YOUR TASK: Continue the passage about Brown and inclusivity in the creative industries, starting after its final sentence.

DOCUMENT SEGMENT:
Content starts

Amplifying voices relatively unheard in the creative industries is important to Brown, and she feels there’s definitely work to be done for it to be more inclusive. “Personally I’d love to see more working class people working in the creative industries. I don’t think it’s a career path that’s seen as achievable unless you have a way in or parents who will fund you at the start,” she says. “It was never encouraged when I was at school, yet I’ve seen so many people I grew up with branch off the academic route and still achieve success despite these barriers.”
From her own experiences Brown says one of those barriers in the past has been money. “I’ve definitely felt I was held back from being able to achieve certain things because I couldn’t afford to execute it, especially at university. These things definitely shouldn’t hold you back from creating though, and even if your route is a little tougher than others it’s so important to continue creating in whatever way that is,” Brown says. “I’d love to see more initiatives encouraging people from low income backgrounds to work in the creative industry because we need to level the playing field.”

Content ends

DATA UNDER STUDY:
Content starts

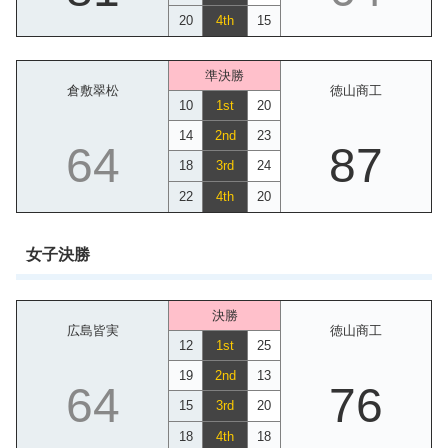
20
4th
15
準決勝
倉敷翠松
徳山商工
10
1st
20
14
2nd
23
64
87
18
3rd
24
22
4th
20
女子決勝
決勝
広島皆実
徳山商工
12
1st
25
19
2nd
13
64
76
15
3rd
20
18
4th
18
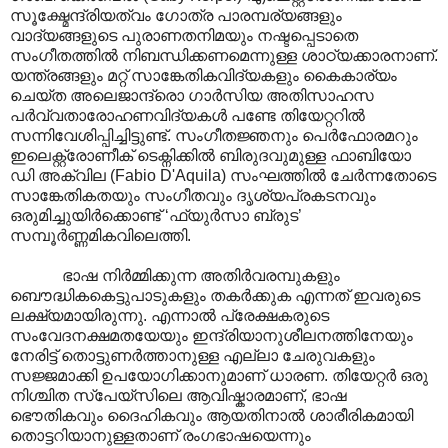
സൂക്ഷ്മേന്ദ്രിയത്വം ഗോത്ര പാരമ്പര്യങ്ങളും
വാദ്യങ്ങളുടെ പുരാണതനിമയും നഷ്ടപ്പെടാതെ
സംഗീതത്തിൽ നിബന്ധിക്കണമെന്നുള്ള ശാഠ്യക്കാരനാണ്.
യന്ത്രങ്ങളും മറ്റ് സാങ്കേതികവിദ്യകളും കൈകാര്യം
ചെയ്ത അലെജാന്ദ്രൊ ഗാർസിയ അതിസാഹസ
പർവ്വതാരോഹണവിദ്യകൾ പണ്ടേ തിയേറ്ററിൽ
സന്നിവേശിപ്പിച്ചിട്ടുണ്ട്. സംഗീതജ്ഞനും പെർഫോരമറും
ഇലെക്റ്റ്രോണീക് ടെക്നിക്കിൽ ബിരുദവുമുള്ള ഫാബിയോ
ഡി അക്വില (Fabio D'Aquila) സംഘത്തിൽ ചേർന്നതോടെ
സാങ്കേതികതയും സംഗീതവും ദൃശ്യപ്രകടനവും
ഒരുമിച്ചുയിർക്കൊണ്ട് ‘ഫ്യുർസാ ബ്രുട’
സമ്പൂർണ്ണമികവിലെത്തി.
ഭാഷ നിർമ്മിക്കുന്ന അതിർവരമ്പുകളും
ബൌദ്ധികകെട്ടുപാടുകളും തകർക്കുക എന്നത് ഇവരുടെ
ലക്ഷ്യമായിരുന്നു. എന്നാൽ പ്രേക്ഷകരുടെ
സംവേദനക്ഷമതയേയും ഇന്ദ്രിയാനുശീലനത്തിനേയും
നേരിട്ട് തൊട്ടുണർത്താനുള്ള എല്ലാ ചേരുവകളും
സജ്ജമാക്കി ഉപയോഗിക്കാനുമാണ് ധാരണ. തിയേറ്റർ ഒരു
നിശ്ചിത സ്പേയ്സിലെ ആവിഷ്കാരമാണ്, ഭാഷ
ഭൌതികവും ദൈഹികവും ആയതിനാൽ ശാരീരികമായി
തൊട്ടറിയാനുള്ളതാണ് രംഗഭാഷയെന്നും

Content ends

WRITTEN ANSWER:
In regards to projects she personally takes on, Brown pushes for diverse casting to ensure everyone is represented and overall she does feel like things are slowly getting to a good place.
As for the work she’s doing on herself, it’s all about building confidence. “I’m definitely still learning and pushing myself every time I shoot,” she says. “I can’t see my nerves waiting for my film to come back from the lab disappearing any time soon, but I love being able to work with brands to create important work.”